Despite emphasis on risk analysis, health IT security won’t change much under meaningful use
With all the talk about the need for effective security measures to protect personal health data stored in electronic health records and shared among organizations participating in health information exchanges, the decision of what actual security and privacy controls an organization puts in place remains highly subjective and therefore likely to vary greatly among health care entities. This is neither a new nor a particularly surprising problem in health information security given the structure of the laws and regulations that set requirements for security and privacy provisions, but in some ways the lack of more robust security requirements (and complete absence of privacy requirements) in the administration’s final rules on EHR incentives under “meaningful use” represent a lost opportunity. The security-related meaningful use measures and associated standards and certification criteria for EHR systems provide another instance of federal rules promulgated under the authority of the Health Information Technology for Clinical and Economic Health (HITECH) Act that, as implemented, fall somewhat short of the vision articulated in the law.
Where security and privacy laws are concerned, Congress has always shown reluctance to mandate specific security measures or technologies, in part to avoid favoring any particular technology or market sector or vendor, and also because the authors of such legislation correctly assume that they may lack the technical expertise necessary to identify the most appropriate solutions, and instead choose to delegate that task to NIST or other authorities. The net result however is sets of “recommended” or “addressable” security safeguards or, in the case of explicitly required security controls, endorsing a risk-based approach to implementing security that allows organizations to choose not to put some controls in place with appropriate justifications for those decisions. There’s nothing inherently wrong with this approach — it embodies fundamental economic principles about security, particularly including the idea that it doesn’t make sense to allocate more resources to securing information and systems than what those assets are worth. The problem lies in the reality that different health care organizations will value their information assets in different ways, will face different threats and corresponding risks to those assets, and will have different tolerances for risk that drive what is “acceptable” and what isn’t, and similarly drive decisions about what security measures to implement and which to leave out.
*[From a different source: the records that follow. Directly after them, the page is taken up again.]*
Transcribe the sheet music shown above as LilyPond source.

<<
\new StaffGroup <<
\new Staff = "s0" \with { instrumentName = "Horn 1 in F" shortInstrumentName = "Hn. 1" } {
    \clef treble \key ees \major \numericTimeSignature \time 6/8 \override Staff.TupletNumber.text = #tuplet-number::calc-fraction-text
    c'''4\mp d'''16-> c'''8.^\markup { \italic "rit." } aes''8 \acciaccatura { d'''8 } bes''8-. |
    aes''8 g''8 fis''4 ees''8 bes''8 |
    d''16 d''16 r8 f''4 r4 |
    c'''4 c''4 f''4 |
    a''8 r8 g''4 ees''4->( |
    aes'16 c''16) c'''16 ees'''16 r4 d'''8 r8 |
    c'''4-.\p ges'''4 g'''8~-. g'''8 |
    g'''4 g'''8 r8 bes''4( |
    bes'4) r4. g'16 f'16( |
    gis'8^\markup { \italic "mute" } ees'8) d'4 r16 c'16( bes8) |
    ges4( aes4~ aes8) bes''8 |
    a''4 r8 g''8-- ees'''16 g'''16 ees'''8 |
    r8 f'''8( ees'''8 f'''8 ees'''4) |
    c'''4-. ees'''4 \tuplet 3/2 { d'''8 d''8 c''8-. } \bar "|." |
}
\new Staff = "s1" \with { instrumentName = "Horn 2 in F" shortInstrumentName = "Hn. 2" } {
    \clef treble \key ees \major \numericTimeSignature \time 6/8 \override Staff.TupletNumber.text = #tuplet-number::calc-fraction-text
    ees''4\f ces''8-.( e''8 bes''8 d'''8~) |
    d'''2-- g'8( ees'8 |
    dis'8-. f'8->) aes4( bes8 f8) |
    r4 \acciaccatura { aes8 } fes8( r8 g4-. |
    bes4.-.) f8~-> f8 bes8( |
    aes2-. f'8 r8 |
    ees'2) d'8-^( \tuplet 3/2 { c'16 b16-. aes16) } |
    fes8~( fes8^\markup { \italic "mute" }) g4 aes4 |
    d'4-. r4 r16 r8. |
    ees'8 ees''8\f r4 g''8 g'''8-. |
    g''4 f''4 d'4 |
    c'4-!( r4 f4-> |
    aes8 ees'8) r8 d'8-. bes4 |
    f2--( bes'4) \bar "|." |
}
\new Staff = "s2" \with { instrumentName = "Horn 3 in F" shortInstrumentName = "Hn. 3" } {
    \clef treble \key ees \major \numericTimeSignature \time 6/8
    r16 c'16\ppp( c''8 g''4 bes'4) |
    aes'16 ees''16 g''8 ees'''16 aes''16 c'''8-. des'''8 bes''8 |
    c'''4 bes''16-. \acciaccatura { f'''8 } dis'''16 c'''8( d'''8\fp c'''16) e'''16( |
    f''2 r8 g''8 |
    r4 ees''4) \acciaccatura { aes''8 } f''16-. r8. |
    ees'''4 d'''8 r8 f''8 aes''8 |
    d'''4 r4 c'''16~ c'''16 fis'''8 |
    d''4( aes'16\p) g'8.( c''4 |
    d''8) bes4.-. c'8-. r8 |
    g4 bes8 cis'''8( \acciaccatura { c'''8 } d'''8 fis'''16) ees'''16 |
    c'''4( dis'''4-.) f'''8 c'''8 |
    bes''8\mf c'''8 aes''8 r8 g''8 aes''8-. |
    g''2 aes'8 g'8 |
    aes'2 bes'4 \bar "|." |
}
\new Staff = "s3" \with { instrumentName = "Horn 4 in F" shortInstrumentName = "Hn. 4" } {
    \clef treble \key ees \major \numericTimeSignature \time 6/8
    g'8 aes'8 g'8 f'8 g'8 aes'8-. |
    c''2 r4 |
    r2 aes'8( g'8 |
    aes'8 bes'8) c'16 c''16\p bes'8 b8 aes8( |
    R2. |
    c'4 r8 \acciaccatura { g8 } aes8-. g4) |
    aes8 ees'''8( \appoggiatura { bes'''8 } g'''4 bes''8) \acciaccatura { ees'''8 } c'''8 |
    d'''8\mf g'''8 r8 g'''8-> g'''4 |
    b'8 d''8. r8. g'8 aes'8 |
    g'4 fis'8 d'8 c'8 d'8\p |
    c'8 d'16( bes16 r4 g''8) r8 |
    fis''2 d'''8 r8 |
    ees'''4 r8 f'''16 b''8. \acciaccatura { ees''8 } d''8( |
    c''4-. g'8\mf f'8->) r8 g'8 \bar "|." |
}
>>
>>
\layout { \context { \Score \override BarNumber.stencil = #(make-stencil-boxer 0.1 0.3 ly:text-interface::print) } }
From a practical standpoint, what might be helpful to build confidence in the security of health IT such as EHR systems would be a set of minimum standards for security that all organizations would need to implement. The HIPAA Security Rule includes a large number of administrative, physical, and technical safeguards (45 CFR §§164.308, 164.310, and 164.312, respectively), but many of the “required” safeguards are described in sufficient vague terms that compliance is possible with widely varying levels of actual security, and many of the most obviously helpful safeguards, like encryption, are “addressable” and therefore not required at all. There were relatively few security standards and criteria included for meaningful use stage 1, and most of the items that were included already appear somewhere in the HIPAA security rule, but what stands out about the standards and criteria is how little specificity they contain. The minor revisions to these security items in the final rules issued late last month should make it fairly easy for organizations to satisfy the measures, but will have little impact in terms of making EHR systems or the health care organizations that use them more secure. The only identifiable “standards” included are government Federal Information Processing Standards (FIPS) for encryption strength (FIPS 140-2) and for secure hashing (FIPS 180-3), while everything else is described in functional terms that leave the details to the vendor providing the EHR system or the entity doing the implementation. Even the risk analysis requirement (the only explicit security measure in meaningful use) was reduced in scope between the interim and final versions of the rules, as under meaningful use the required risk analysis only needs to address the certified EHR technology the organization implements, not the organization overall. This is markedly less than what is already required of HIPAA-covered entities (and, under HITECH, of business associates as well) under the risk analysis provision of the HIPAA Security Rule.
2 Comments on “Despite emphasis on risk analysis, health IT security won’t change much under meaningful use”
Well said. The hard part is defining a set of security functionality that really is needed. I was involved in the CCHIT criteria, co-chair at the time. We brought in a full set of security functionality. It worked quite well for years. I have been frustrated that this was not continued. Even if they were to point to NIST rather than invent themselves.
However there is a security ‘capability’ that they did add that seems to be taking on a life of its own. That is the encryption for data-at-rest. The regulation text is rather unclear on this requirement, the comments are more clear. But it is NIST interpretation for test steps that seems to have gone off the rails.
What is your read of the requirement for an EHR to have the capability to encrypt data-at-rest? Is this a criteria applied to exported data-sets, portable devices, or the whole EHR?
My interpretation of the language regarding general encryption and decryption capabilities is that the ability the EHR would need to have (whether or not it is used by the implementing organization) is to encrypt the data stored in the EHR – essentially within the database. For data transmitted, copied, backed up, or exported from the EHR, I believe the relevant standard is encryption when exchanging information. Since all the criteria and standards apply to certified EHR technology, the answer to your question would seem to be “all of the above.”